[EXTRAIT]
***

Transmettre, la vocation de tout Polytechnicien.ne

La formation polytechnicienne apparaît aux yeux des "recruteurs" comme le gage d’une réelle aptitude à diriger : capacité d’analyse et de synthèse, capacité de travail, capacité d’apprentissage, capacité managériale... Une culture solide en entreprise mais aussi à la tête d’une grande école.

"Quel que soit leur statut, les grandes écoles se dirigent un peu comme une entreprise, confirme Denis Guibard (X 79), directeur d’Institut Mines-Télécom Business School, l’une des rares écoles de management pilotées par un X. Notre rôle est de préparer les générations futures à devenir acteurs de la transformation de la société car ce sont elles qui, demain, dirigeront les entreprises et pourront faire en sorte que la transformation soit la plus responsable possible." En ce sens, l’IMT-BS a lancé cette année la chaire Good in Tech qui "vise à repenser l’innovation et la technologie comme moteurs d’un monde meilleur pour et par l’humain".

Des X portés par une dimension sociale…

À la tête d’une grande école, les Polytechnicien.nes sont mus par une même motivation : le sens du service public. "Un dirigeant quel qu’il soit doit mobiliser l’ensemble des moyens autour d’une mission, à commencer notamment par le corps social, résume Philippe Courtier, directeur de l’UTC. Polytechnique vous permet de percevoir de façon très concrète et opérationnelle la dimension sociale de ce que vous faites."

On ne manage pas le corps social d’une grande école comme celui d’une entreprise, c’est la différence la plus importante.

Toutefois, "on ne manage pas le corps social d’une grande école comme celui d’une entreprise, c’est la différence la plus importante", rappelle Denis Guibard. Un "sens social" partagé par Élisabeth Crépon (X 83), directrice de l’ENSTA Paris : "Après les premières années de carrière consacrées à une activité académique, il est naturel d'évoluer. Les fonctions de management au sein des écoles d'ingénieurs sont passionnantes. Elles associent en effet des volets stratégiques et opérationnels, conduisent à façonner la formation des futures forces vives scientifiques et technologiques en France et à l'international, et nous placent au cœur des enjeux d'innovation. Je comprends qu'elles attirent mes anciens camarades comme cela m'a attirée."

… et humaine

Comme le souligne Élisabeth Crépon, le management est une facette essentielle de l’ingénieur. Résultat, il n’est pas rare de retrouver des X à la tête de grandes écoles de management, à l’image de Philippe Courtier, ex-directeur général de l’EMLYON Business School, ou de Denis Guibard à IMT-BS, une école qu’il qualifie lui-même comme une "hybridation ingénieur – manager" : "Si on combine le mode de sélection, la formation et les portes qu’ouvre l’X, sortir de l’école est une très bonne façon de se retrouver à la tête d’une grande école. Une de nos valeurs fondamentales repose sur l’ouverture et sur la diversité des origines sociales.

***

[Entrées de données stockées]
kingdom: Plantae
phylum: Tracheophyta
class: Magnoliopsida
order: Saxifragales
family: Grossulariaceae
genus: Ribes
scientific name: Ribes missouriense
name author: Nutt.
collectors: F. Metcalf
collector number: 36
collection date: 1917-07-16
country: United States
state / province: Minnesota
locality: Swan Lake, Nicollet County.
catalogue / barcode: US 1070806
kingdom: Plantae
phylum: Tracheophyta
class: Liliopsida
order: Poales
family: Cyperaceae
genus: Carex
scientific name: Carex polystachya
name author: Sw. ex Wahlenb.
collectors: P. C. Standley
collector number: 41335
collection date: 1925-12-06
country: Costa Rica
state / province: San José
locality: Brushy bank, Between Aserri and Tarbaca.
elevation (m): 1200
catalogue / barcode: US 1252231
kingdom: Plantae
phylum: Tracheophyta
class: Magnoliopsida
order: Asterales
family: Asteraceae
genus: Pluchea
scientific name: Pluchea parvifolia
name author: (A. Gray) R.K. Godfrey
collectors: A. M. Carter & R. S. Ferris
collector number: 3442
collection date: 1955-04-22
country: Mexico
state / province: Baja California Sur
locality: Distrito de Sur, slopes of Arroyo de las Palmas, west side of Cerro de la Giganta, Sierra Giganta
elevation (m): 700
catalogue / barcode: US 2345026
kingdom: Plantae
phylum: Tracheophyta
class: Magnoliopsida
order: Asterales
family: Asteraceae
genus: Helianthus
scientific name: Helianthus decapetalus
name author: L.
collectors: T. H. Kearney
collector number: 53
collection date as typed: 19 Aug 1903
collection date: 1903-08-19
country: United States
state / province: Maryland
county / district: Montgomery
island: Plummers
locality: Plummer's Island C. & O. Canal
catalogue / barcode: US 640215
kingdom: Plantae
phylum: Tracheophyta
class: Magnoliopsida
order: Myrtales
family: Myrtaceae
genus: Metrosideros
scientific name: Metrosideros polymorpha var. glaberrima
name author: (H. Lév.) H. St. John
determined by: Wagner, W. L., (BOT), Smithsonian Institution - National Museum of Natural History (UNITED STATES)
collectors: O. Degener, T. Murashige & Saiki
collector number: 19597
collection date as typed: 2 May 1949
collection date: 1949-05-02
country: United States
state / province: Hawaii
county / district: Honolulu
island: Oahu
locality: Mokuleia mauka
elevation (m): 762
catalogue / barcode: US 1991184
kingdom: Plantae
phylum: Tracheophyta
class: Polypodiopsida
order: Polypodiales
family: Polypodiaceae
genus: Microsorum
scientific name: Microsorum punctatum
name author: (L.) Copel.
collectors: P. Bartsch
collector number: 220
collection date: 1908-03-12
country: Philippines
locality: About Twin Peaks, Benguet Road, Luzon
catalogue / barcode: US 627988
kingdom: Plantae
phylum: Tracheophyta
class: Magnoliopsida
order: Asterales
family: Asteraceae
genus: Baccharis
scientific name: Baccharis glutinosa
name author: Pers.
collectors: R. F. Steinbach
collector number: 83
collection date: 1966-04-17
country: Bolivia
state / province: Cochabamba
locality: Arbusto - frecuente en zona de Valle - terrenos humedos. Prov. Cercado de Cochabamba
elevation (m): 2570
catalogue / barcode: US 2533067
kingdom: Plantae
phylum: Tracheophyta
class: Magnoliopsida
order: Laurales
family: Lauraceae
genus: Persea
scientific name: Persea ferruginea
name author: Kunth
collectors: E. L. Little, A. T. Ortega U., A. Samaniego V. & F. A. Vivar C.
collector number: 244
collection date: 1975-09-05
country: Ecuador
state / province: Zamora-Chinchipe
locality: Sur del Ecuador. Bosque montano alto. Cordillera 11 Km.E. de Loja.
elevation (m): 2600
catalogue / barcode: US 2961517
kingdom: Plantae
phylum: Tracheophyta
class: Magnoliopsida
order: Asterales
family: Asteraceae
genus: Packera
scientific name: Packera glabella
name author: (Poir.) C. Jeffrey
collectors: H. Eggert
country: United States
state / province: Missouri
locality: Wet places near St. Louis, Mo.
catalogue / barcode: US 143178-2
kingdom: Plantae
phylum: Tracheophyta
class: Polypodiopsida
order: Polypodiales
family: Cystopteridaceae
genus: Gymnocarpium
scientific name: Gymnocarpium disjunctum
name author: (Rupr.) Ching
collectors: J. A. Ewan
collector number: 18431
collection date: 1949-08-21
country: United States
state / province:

***

[CONSIGNE]
D'après l'extrait, répondez aux questions suivantes.
(a) Quelle école Denis Guibard dirige-t-il ?
(b) Quelle fonction Élisabeth Crépon occupe-t-elle ?
(c) Quelle école de management Philippe Courtier a-t-il dirigée comme directeur général ?

[CORRIGÉ]
(a) Denis Guibard dirige l'Institut Mines-Télécom Business School (IMT-BS).
(b) Élisabeth Crépon est directrice de l'ENSTA Paris.
(c) Philippe Courtier a été directeur général de l'EMLYON Business School.